» **PROBLEM DETAILS**:
Output exactly the line containing "multiple founders" and each line after it through the last line of the records, and nothing else.

» **Stored entries**:
-- Opening Marker --

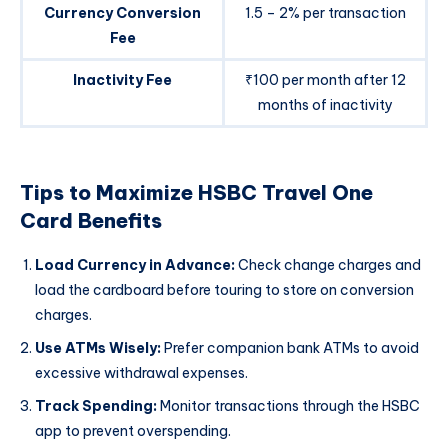
Currency Conversion
1.5 – 2% per transaction
Fee
Inactivity Fee
₹100 per month after 12
months of inactivity
Tips to Maximize HSBC Travel One
Card Benefits
Load Currency in Advance:
Check change charges and
load the cardboard before touring to store on conversion
charges.
Use ATMs Wisely:
Prefer companion bank ATMs to avoid
excessive withdrawal expenses.
Track Spending:
Monitor transactions through the HSBC
app to prevent overspending.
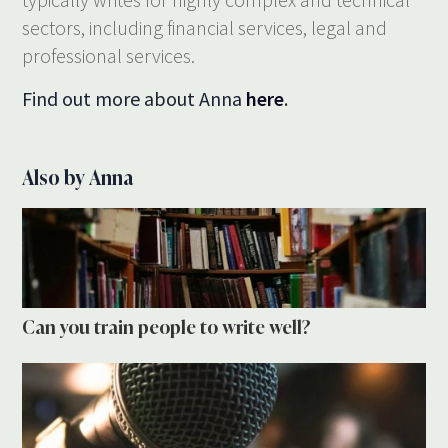
sectors, including financial services, legal and
professional services.
Find out more about Anna
here
.
Also by Anna
Can you train people to write well?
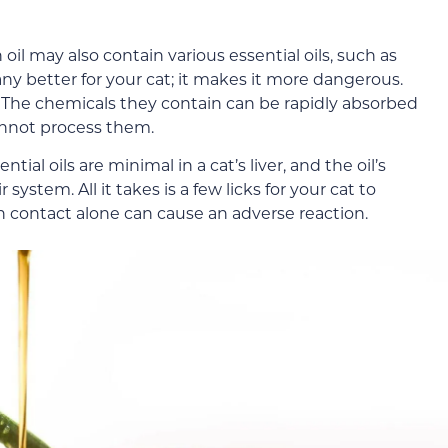
il may also contain various essential oils, such as
any better for your cat; it makes it more dangerous.
ts. The chemicals they contain can be rapidly absorbed
cannot process them.
l oils are minimal in a cat’s liver, and the oil’s
ystem. All it takes is a few licks for your cat to
n contact alone can cause an adverse reaction.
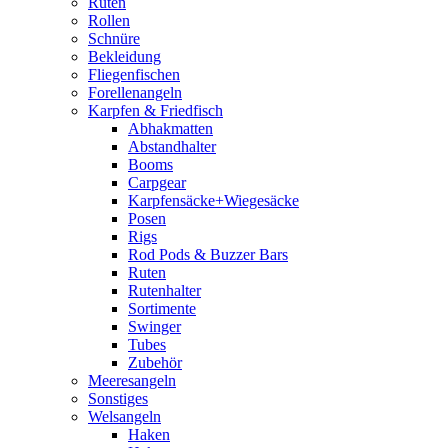
Ruten
Rollen
Schnüre
Bekleidung
Fliegenfischen
Forellenangeln
Karpfen & Friedfisch
Abhakmatten
Abstandhalter
Booms
Carpgear
Karpfensäcke+Wiegesäcke
Posen
Rigs
Rod Pods & Buzzer Bars
Ruten
Rutenhalter
Sortimente
Swinger
Tubes
Zubehör
Meeresangeln
Sonstiges
Welsangeln
Haken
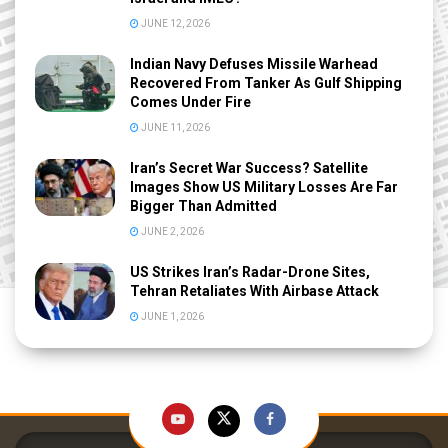
JUNE 12, 2026
Indian Navy Defuses Missile Warhead
Recovered From Tanker As Gulf Shipping
Comes Under Fire
JUNE 11, 2026
Iran’s Secret War Success? Satellite
Images Show US Military Losses Are Far
Bigger Than Admitted
JUNE 2, 2026
US Strikes Iran’s Radar-Drone Sites,
Tehran Retaliates With Airbase Attack
JUNE 1, 2026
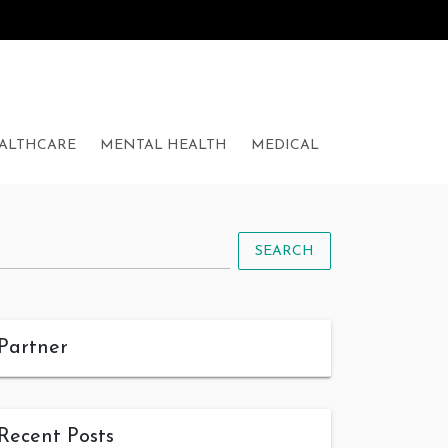
ALTHCARE
MENTAL HEALTH
MEDICAL
SEARCH
Partner
Recent Posts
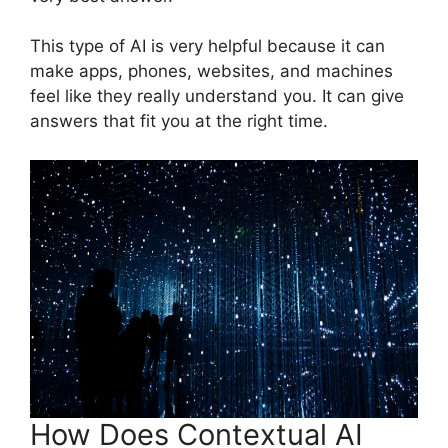
This type of AI is very helpful because it can
make apps, phones, websites, and machines
feel like they really understand you. It can give
answers that fit you at the right time.
How Does Contextual AI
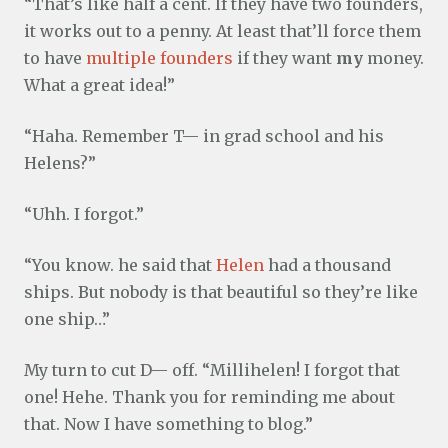
“That’s like half a cent. If they have two founders,
it works out to a penny. At least that’ll force them
to have
multiple founders
if they want
my
money.
What a great idea!”
“Haha. Remember T— in grad school and his
Helens?”
“Uhh. I forgot.”
“You know. he said that
Helen
had a thousand
ships. But nobody is that beautiful so they’re like
one ship…”
My turn to cut D— off. “Millihelen! I forgot that
one! Hehe. Thank you for reminding me about
that. Now I have something to blog.”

-- Closing Marker --

» **WORKED SOLUTION**:
multiple founders
if they want
my
money.
What a great idea!”
“Haha. Remember T— in grad school and his
Helens?”
“Uhh. I forgot.”
“You know. he said that
Helen
had a thousand
ships. But nobody is that beautiful so they’re like
one ship…”
My turn to cut D— off. “Millihelen! I forgot that
one! Hehe. Thank you for reminding me about
that. Now I have something to blog.”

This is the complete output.